Derlan menendang guci di dekat sofa yang mengakibatkan guci itu pecah dan dua insan yang bercumbu itu menatapnya. Devan menatap nyalang putranya, sedangkan wanita itu menunduk.

Teriak Derlan menunjuk pintu utama "KELUAR DARI RUMAH MAMA!"

Bi inem dan Dona hanya diam ujung tangga melihat Derlan yang seperti itu.

Devan mengambil jasnya yang terjatuh, ia bangkit berdiri menggandeng wanita itu keluar, tepat saat Devan si hadapan Derlan, Derlan mengucapkan sesuatu pada Devan.

"Jangan balik lagi kalo anda tidak ingin tangan saya melayang di wajah anda,"

Setelah Devan dan sekretarisnya itu keluar dari rumahnya, Derlan menaiki tangga menuju kamarnya. Namun ia di hadang oleh Dona, "Derlan, kamu jangan terlalu kasar sama papa kamu"

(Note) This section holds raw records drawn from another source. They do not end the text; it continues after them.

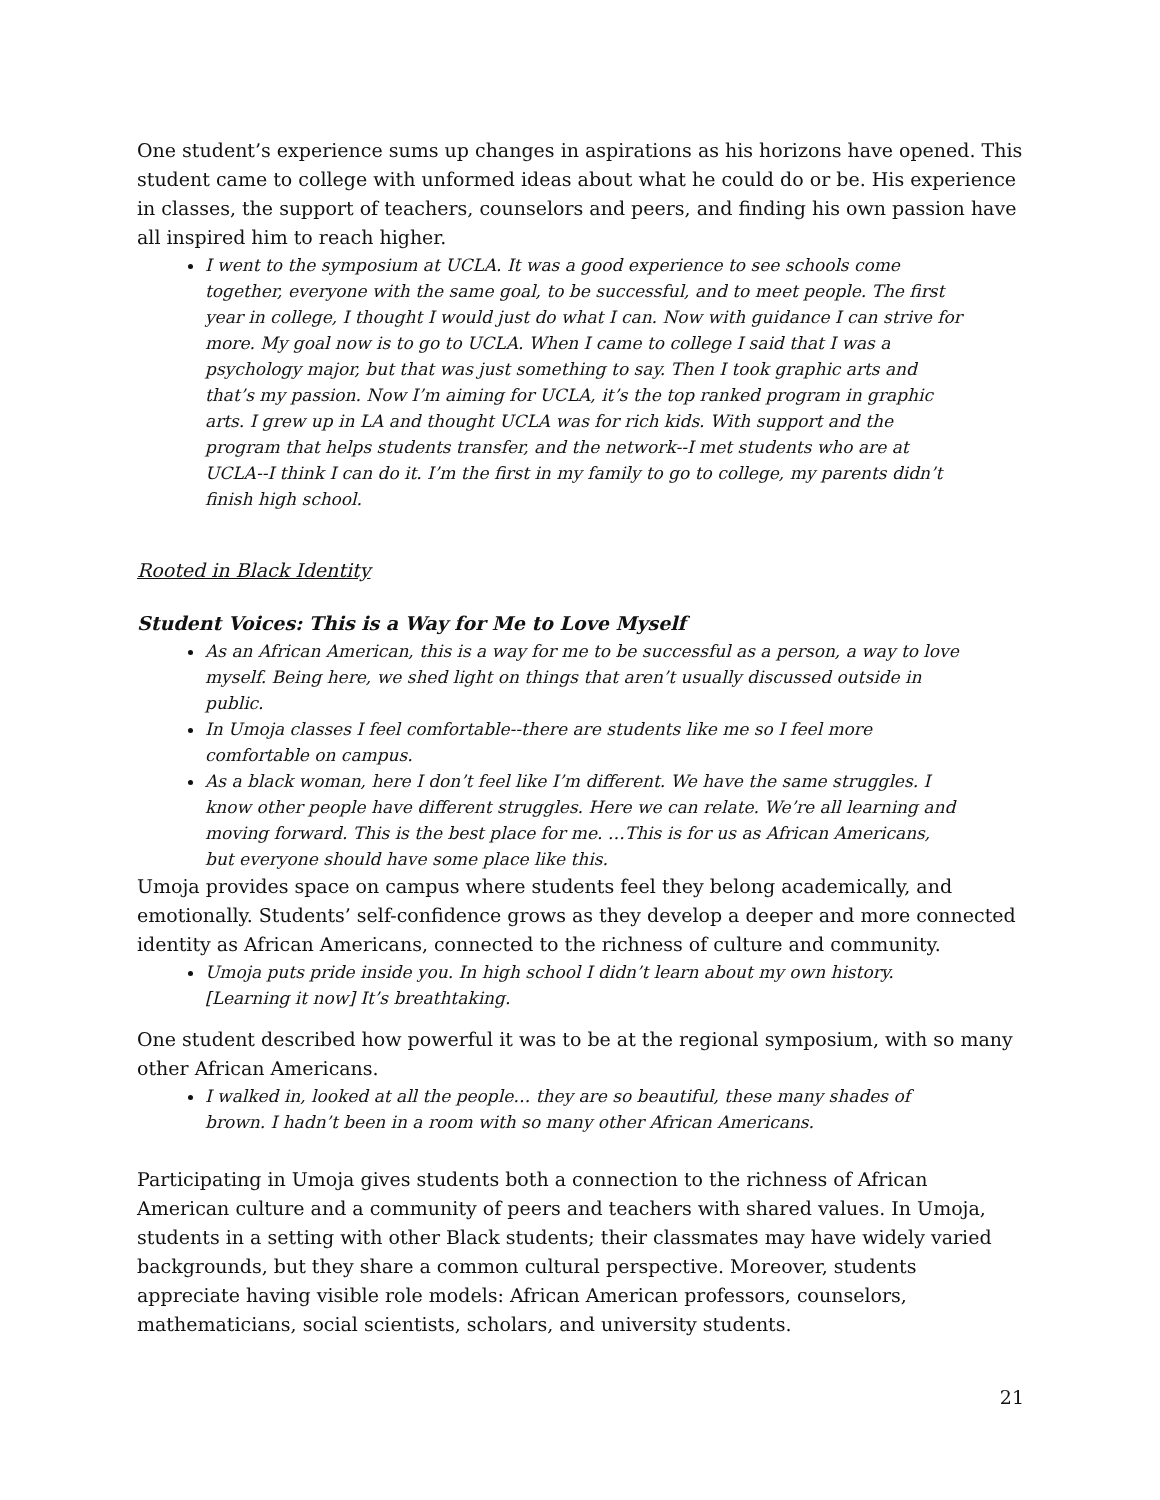One student’s experience sums up changes in aspirations as his horizons have opened. This student came to college with unformed ideas about what he could do or be. His experience in classes, the support of teachers, counselors and peers, and finding his own passion have all inspired him to reach higher.
I went to the symposium at UCLA. It was a good experience to see schools come together, everyone with the same goal, to be successful, and to meet people. The first year in college, I thought I would just do what I can. Now with guidance I can strive for more. My goal now is to go to UCLA. When I came to college I said that I was a psychology major, but that was just something to say. Then I took graphic arts and that’s my passion. Now I’m aiming for UCLA, it’s the top ranked program in graphic arts. I grew up in LA and thought UCLA was for rich kids. With support and the program that helps students transfer, and the network--I met students who are at UCLA--I think I can do it. I’m the first in my family to go to college, my parents didn’t finish high school.
Rooted in Black Identity
Student Voices: This is a Way for Me to Love Myself
As an African American, this is a way for me to be successful as a person, a way to love myself. Being here, we shed light on things that aren’t usually discussed outside in public.
In Umoja classes I feel comfortable--there are students like me so I feel more comfortable on campus.
As a black woman, here I don’t feel like I’m different. We have the same struggles. I know other people have different struggles. Here we can relate. We’re all learning and moving forward. This is the best place for me. …This is for us as African Americans, but everyone should have some place like this.
Umoja provides space on campus where students feel they belong academically, and emotionally. Students’ self-confidence grows as they develop a deeper and more connected identity as African Americans, connected to the richness of culture and community.
Umoja puts pride inside you. In high school I didn’t learn about my own history. [Learning it now] It’s breathtaking.
One student described how powerful it was to be at the regional symposium, with so many other African Americans.
I walked in, looked at all the people… they are so beautiful, these many shades of brown. I hadn’t been in a room with so many other African Americans.
Participating in Umoja gives students both a connection to the richness of African American culture and a community of peers and teachers with shared values. In Umoja, students in a setting with other Black students; their classmates may have widely varied backgrounds, but they share a common cultural perspective. Moreover, students appreciate having visible role models: African American professors, counselors, mathematicians, social scientists, scholars, and university students.
21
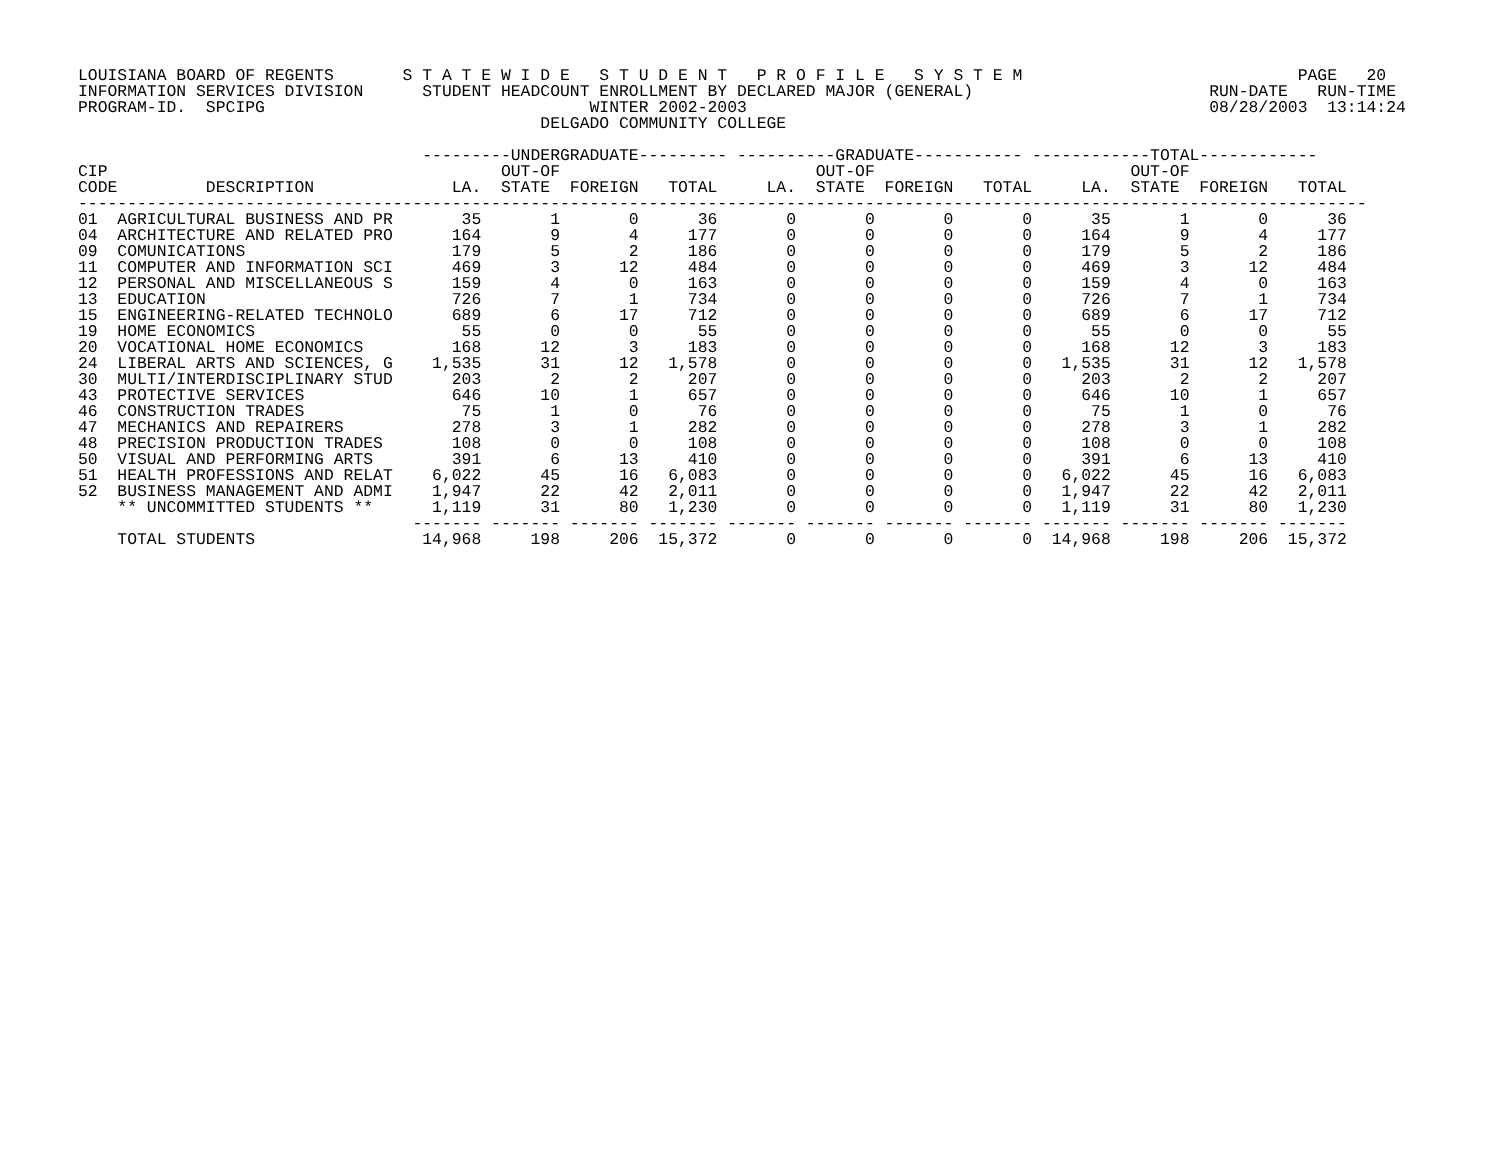LOUISIANA BOARD OF REGENTS       S T A T E W I D E   S T U D E N T   P R O F I L E   S Y S T E M                            PAGE   20
INFORMATION SERVICES DIVISION      STUDENT HEADCOUNT ENROLLMENT BY DECLARED MAJOR (GENERAL)                        RUN-DATE   RUN-TIME
PROGRAM-ID.  SPCIPG                                 WINTER 2002-2003                                               08/28/2003  13:14:24
                                               DELGADO COMMUNITY COLLEGE

                                   ---------UNDERGRADUATE--------- ----------GRADUATE----------- ------------TOTAL------------
CIP                                        OUT-OF                          OUT-OF                          OUT-OF
CODE         DESCRIPTION              LA.  STATE  FOREIGN   TOTAL     LA.  STATE  FOREIGN   TOTAL     LA.  STATE  FOREIGN   TOTAL
-----------------------------------------------------------------------------------------------------------------------------------
01  AGRICULTURAL BUSINESS AND PR       35       1       0      36       0       0       0       0      35       1       0      36
04  ARCHITECTURE AND RELATED PRO      164       9       4     177       0       0       0       0     164       9       4     177
09  COMUNICATIONS                     179       5       2     186       0       0       0       0     179       5       2     186
11  COMPUTER AND INFORMATION SCI      469       3      12     484       0       0       0       0     469       3      12     484
12  PERSONAL AND MISCELLANEOUS S      159       4       0     163       0       0       0       0     159       4       0     163
13  EDUCATION                         726       7       1     734       0       0       0       0     726       7       1     734
15  ENGINEERING-RELATED TECHNOLO      689       6      17     712       0       0       0       0     689       6      17     712
19  HOME ECONOMICS                     55       0       0      55       0       0       0       0      55       0       0      55
20  VOCATIONAL HOME ECONOMICS         168      12       3     183       0       0       0       0     168      12       3     183
24  LIBERAL ARTS AND SCIENCES, G    1,535      31      12   1,578       0       0       0       0   1,535      31      12   1,578
30  MULTI/INTERDISCIPLINARY STUD      203       2       2     207       0       0       0       0     203       2       2     207
43  PROTECTIVE SERVICES               646      10       1     657       0       0       0       0     646      10       1     657
46  CONSTRUCTION TRADES                75       1       0      76       0       0       0       0      75       1       0      76
47  MECHANICS AND REPAIRERS           278       3       1     282       0       0       0       0     278       3       1     282
48  PRECISION PRODUCTION TRADES       108       0       0     108       0       0       0       0     108       0       0     108
50  VISUAL AND PERFORMING ARTS        391       6      13     410       0       0       0       0     391       6      13     410
51  HEALTH PROFESSIONS AND RELAT    6,022      45      16   6,083       0       0       0       0   6,022      45      16   6,083
52  BUSINESS MANAGEMENT AND ADMI    1,947      22      42   2,011       0       0       0       0   1,947      22      42   2,011
    ** UNCOMMITTED STUDENTS **      1,119      31      80   1,230       0       0       0       0   1,119      31      80   1,230
                                  ------- ------- ------- ------- ------- ------- ------- ------- ------- ------- ------- -------
    TOTAL STUDENTS                 14,968     198     206  15,372       0       0       0       0  14,968     198     206  15,372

Derlan menoleh tertawa miris "Papa? Mama liat sendiri kan kelakuan papa tadi? Papa berani bawa jalang itu kerumah, ma! Mama juga liat kan apa yang mereka lakuin di depan mama? Bajingan kaya dia gak pantes di panggil papa,"

Plak

Wajah Derlan tedorong kesamping kiri dengan rasa panas dan nyeri di pipi kanannya.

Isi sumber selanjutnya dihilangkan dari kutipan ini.